6. Prestaties worden consistent gemeten en gerapporteerd door de organisatie
Continue monitoring, rapportage en een heldere analyse van werkkapitaal indicatoren zorgen voor de benodigde transparantie. Standaard rapportages zijn gebaseerd op een vaste set van financiële en operationele prestatie indicatoren. Veelal sluiten rapportages niet aan bij de behoefte van de financiële managers en zijn onvoldoende actiegericht om bij te kunnen sturen door het topmanagement. Afstemming van standaard rapportages per doelgroep en juiste tooling biedt hiervoor de basis.
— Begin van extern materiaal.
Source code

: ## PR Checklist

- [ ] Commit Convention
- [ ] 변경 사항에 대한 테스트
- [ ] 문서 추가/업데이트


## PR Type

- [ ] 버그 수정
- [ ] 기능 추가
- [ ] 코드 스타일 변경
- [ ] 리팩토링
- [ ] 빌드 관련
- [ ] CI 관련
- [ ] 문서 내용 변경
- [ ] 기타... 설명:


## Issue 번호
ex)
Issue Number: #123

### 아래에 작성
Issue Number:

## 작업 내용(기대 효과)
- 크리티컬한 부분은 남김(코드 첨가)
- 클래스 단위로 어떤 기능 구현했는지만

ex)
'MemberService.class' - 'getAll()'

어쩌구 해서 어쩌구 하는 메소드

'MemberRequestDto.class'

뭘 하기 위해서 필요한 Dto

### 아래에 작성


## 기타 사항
7. De organisatie heeft de juiste ondersteunende tools in gebruik
De juiste tools voor werkkapitaalmanagement zijn enerzijds gericht op ondersteuning van de geld- en goederenbeweging (transactieverwerking). De huidige ERP pakketten voldoen hier ruimschoots aan in standaard oplossingen. Echter zal ook de management informatie voorziening afgestemd moeten worden op behoefte van de verschillende belanghebbenden, zoals sales, accountmanagement, supply chain management, financiën en algemeen management. Daarnaast zullen tools ingezet moeten worden om tijdige en betrouwbare (cashflow en demand) forecasts te kunnen leveren. De juiste tooling is gebaseerd op en geeft inzicht in de belangrijkste drivers van werkkapitaal. Hiermee wordt het inzicht vergroot en kan de organisatie werkkapitaal beheersen en structureel verbeteren.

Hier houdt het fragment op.